Task instructions. Go through the lines below, tally those that include the word "axis", and give only the tally.
··· Extracted information ···
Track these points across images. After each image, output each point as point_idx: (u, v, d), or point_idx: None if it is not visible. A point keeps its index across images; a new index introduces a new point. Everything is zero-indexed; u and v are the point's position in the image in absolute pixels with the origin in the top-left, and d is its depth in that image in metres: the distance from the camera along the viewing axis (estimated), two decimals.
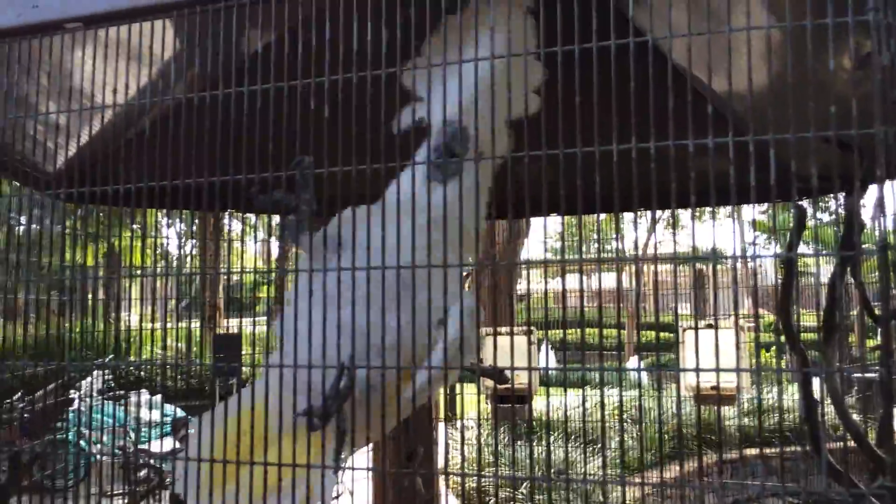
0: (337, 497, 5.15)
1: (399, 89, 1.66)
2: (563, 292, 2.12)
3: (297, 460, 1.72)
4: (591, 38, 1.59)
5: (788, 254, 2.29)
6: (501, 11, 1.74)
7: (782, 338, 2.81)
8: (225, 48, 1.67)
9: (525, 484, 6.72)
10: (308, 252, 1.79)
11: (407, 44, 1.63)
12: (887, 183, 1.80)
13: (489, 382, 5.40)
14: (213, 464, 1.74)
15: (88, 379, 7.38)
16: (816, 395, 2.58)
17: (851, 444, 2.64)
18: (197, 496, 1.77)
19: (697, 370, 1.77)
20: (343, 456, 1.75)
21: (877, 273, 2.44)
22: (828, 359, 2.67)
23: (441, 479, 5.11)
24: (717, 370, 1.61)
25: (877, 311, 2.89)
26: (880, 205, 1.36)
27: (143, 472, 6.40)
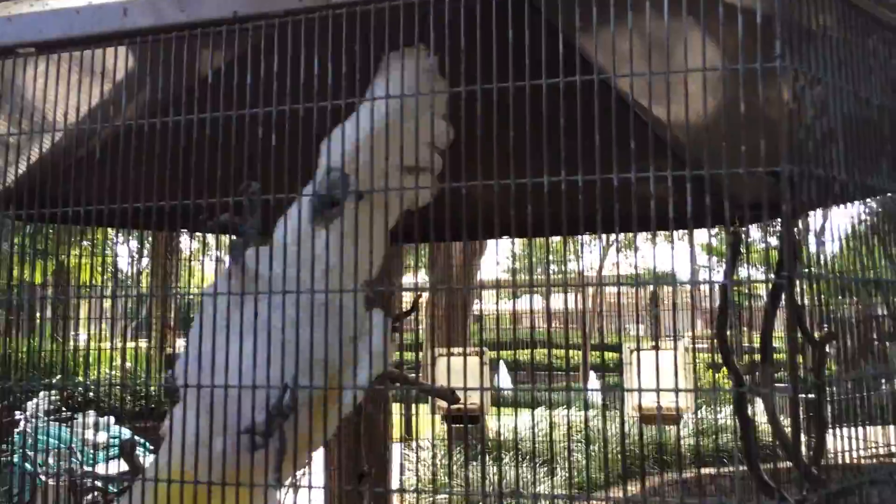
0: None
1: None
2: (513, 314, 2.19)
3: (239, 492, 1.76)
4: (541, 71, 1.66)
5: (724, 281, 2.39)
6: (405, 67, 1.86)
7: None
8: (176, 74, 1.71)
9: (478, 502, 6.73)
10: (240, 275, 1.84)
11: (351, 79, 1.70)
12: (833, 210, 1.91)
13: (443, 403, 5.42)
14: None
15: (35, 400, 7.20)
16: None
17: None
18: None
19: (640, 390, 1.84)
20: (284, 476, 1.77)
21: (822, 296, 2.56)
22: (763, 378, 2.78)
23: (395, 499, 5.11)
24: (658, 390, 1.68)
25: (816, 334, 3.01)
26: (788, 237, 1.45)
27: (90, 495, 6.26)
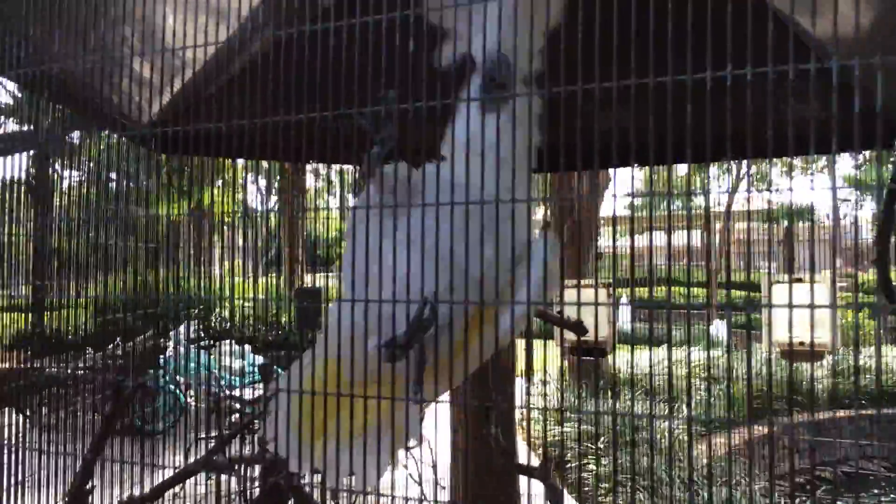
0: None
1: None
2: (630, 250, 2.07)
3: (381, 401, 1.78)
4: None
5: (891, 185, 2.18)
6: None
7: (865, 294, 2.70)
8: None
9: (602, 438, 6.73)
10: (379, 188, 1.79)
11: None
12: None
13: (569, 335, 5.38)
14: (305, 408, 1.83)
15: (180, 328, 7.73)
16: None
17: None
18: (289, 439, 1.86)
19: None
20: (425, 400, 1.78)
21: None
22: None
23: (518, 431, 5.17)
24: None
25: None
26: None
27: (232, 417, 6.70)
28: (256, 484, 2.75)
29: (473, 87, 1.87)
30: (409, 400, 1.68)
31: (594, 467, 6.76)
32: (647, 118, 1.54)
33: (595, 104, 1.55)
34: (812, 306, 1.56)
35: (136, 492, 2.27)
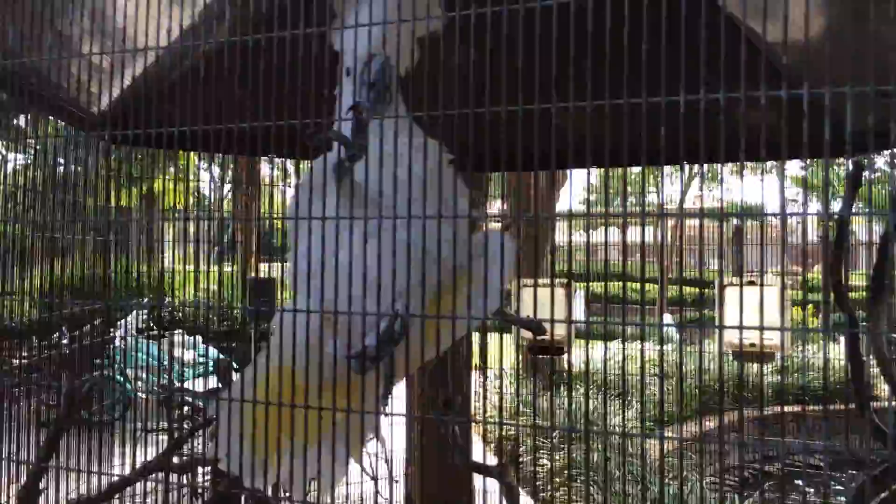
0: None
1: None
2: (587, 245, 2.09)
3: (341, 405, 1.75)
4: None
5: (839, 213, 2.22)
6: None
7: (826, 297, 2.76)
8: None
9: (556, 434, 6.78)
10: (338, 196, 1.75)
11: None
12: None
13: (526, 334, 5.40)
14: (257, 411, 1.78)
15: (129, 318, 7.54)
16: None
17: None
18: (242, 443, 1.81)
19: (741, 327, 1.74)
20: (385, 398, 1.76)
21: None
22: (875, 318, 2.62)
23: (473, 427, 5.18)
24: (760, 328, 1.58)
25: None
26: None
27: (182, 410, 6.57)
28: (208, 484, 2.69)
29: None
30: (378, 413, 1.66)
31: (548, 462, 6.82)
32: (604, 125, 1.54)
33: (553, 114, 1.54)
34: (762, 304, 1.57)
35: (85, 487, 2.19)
···
··· Extracted information ···
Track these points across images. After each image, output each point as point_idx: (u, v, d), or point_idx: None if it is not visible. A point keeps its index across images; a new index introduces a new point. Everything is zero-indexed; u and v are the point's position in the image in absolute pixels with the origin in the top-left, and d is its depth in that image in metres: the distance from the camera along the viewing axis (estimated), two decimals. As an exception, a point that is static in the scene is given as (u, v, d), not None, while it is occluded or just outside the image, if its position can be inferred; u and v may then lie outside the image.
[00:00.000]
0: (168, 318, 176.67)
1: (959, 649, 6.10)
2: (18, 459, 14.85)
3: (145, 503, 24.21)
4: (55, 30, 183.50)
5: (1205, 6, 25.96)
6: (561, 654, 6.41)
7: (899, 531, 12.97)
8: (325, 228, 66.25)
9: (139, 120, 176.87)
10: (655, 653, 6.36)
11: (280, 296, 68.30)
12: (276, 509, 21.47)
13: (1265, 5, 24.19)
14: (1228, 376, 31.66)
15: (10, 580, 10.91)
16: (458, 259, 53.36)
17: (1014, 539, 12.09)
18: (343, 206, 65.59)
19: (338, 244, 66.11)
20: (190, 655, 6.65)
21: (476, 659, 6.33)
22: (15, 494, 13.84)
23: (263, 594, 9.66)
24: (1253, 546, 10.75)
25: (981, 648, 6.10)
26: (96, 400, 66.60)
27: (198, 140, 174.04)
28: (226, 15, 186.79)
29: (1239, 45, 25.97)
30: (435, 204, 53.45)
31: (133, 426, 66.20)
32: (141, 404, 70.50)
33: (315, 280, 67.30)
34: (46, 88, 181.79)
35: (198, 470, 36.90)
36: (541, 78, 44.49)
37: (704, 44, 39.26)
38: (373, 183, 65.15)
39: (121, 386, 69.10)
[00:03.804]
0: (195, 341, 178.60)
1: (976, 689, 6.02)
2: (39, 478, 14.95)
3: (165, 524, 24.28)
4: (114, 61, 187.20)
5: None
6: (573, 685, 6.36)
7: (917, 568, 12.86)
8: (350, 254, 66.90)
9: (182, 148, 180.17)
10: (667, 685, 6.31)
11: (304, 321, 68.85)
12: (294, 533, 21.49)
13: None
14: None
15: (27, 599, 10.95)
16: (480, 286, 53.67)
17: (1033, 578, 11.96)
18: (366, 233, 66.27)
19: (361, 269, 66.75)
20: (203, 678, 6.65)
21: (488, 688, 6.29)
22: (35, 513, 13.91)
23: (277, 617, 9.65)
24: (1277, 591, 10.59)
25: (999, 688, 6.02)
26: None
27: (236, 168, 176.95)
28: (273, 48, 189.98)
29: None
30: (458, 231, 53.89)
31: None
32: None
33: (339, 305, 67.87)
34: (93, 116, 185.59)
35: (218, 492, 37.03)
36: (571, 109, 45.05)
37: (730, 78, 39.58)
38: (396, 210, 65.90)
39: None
···
Expected answer. 2